EXTRACTED ENTRIES: Begin

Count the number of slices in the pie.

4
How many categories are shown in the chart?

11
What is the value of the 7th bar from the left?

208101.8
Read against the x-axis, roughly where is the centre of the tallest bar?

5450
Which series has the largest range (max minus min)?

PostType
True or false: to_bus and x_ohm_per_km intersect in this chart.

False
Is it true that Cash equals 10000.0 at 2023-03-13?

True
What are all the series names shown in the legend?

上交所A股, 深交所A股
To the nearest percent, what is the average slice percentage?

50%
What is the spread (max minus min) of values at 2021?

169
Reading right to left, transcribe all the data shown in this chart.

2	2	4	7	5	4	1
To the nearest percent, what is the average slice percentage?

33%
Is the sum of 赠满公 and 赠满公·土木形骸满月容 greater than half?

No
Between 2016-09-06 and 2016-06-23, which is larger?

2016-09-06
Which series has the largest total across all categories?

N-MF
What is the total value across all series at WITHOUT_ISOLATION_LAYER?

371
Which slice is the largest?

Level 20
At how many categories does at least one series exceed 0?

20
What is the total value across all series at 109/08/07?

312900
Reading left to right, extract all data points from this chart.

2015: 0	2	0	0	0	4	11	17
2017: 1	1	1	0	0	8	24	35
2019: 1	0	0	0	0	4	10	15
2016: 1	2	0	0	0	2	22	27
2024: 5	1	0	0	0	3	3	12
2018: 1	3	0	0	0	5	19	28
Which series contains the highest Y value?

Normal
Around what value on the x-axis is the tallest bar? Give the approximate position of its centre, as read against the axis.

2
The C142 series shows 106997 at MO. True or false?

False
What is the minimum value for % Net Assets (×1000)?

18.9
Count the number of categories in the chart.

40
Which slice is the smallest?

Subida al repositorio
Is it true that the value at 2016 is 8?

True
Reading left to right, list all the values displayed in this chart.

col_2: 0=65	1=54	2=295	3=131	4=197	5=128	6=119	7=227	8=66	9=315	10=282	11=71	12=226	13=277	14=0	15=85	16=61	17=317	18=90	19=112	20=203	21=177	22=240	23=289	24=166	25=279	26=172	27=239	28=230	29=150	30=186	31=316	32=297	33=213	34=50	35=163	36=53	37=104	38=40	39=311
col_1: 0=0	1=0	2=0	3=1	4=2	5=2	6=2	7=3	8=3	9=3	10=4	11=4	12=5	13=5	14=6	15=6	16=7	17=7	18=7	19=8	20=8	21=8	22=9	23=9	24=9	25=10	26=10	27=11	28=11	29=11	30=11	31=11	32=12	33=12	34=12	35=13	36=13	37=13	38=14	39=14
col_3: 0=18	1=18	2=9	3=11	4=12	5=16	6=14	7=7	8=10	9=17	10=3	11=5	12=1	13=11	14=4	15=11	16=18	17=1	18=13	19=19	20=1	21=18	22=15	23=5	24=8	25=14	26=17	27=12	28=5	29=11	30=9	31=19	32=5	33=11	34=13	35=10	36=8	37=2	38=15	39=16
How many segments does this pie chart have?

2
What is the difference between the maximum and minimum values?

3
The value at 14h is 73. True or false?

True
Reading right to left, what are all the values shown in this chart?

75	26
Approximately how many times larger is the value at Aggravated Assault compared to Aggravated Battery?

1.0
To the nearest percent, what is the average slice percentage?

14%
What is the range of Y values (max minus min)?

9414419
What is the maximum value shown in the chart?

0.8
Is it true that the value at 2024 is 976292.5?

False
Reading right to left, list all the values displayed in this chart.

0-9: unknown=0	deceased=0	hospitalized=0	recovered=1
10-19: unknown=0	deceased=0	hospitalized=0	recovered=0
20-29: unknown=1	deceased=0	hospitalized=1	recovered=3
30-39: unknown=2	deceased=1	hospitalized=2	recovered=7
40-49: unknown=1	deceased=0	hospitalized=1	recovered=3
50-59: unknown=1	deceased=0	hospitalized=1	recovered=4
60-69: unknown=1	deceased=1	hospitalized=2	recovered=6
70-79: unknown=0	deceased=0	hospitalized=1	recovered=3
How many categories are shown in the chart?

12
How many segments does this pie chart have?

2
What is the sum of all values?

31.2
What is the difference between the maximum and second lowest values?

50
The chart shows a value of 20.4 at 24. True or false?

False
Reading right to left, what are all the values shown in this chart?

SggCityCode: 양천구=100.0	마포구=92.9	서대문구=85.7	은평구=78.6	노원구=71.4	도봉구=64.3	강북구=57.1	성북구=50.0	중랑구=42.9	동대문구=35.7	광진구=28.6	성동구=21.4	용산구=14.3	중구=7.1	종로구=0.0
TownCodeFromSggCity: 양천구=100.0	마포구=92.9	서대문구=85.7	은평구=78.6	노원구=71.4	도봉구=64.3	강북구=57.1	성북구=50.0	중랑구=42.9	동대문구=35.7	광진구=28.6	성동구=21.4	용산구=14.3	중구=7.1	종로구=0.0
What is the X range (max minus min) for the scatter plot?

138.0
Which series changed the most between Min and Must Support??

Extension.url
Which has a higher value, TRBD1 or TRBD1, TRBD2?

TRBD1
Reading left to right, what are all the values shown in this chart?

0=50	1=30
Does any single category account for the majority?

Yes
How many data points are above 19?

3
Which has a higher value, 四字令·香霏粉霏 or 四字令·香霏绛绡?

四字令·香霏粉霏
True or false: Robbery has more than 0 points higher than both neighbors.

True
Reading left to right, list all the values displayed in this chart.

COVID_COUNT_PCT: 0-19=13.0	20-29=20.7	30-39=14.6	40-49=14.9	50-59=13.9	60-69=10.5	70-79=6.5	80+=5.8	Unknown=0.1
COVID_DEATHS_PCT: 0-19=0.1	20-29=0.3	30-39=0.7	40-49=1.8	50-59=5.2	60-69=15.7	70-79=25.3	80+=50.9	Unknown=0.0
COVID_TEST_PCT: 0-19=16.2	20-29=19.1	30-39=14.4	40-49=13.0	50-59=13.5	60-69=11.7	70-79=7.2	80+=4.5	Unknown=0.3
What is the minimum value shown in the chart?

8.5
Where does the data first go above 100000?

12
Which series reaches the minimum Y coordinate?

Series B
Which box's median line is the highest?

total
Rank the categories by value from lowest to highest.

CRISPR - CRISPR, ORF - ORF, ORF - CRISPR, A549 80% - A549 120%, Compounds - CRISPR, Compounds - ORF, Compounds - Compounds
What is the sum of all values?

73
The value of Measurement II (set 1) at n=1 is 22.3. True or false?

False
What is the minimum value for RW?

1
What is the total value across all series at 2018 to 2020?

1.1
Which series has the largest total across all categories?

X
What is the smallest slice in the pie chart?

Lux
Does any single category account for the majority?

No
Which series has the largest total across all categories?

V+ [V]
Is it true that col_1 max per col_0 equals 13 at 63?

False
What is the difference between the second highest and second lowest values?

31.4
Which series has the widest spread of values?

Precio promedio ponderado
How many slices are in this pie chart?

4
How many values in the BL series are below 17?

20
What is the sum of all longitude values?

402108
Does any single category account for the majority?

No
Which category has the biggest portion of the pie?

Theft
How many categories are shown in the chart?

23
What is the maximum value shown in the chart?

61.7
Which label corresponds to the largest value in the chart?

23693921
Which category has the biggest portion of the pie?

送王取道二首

EXTRACTED ENTRIES: End

INSTRUCTIONS TO FOLLOW: Extract every line above in which the string "서대문구" appears, reproducing each one in full.

SOLUTION:
SggCityCode: 양천구=100.0	마포구=92.9	서대문구=85.7	은평구=78.6	노원구=71.4	도봉구=64.3	강북구=57.1	성북구=50.0	중랑구=42.9	동대문구=35.7	광진구=28.6	성동구=21.4	용산구=14.3	중구=7.1	종로구=0.0
TownCodeFromSggCity: 양천구=100.0	마포구=92.9	서대문구=85.7	은평구=78.6	노원구=71.4	도봉구=64.3	강북구=57.1	성북구=50.0	중랑구=42.9	동대문구=35.7	광진구=28.6	성동구=21.4	용산구=14.3	중구=7.1	종로구=0.0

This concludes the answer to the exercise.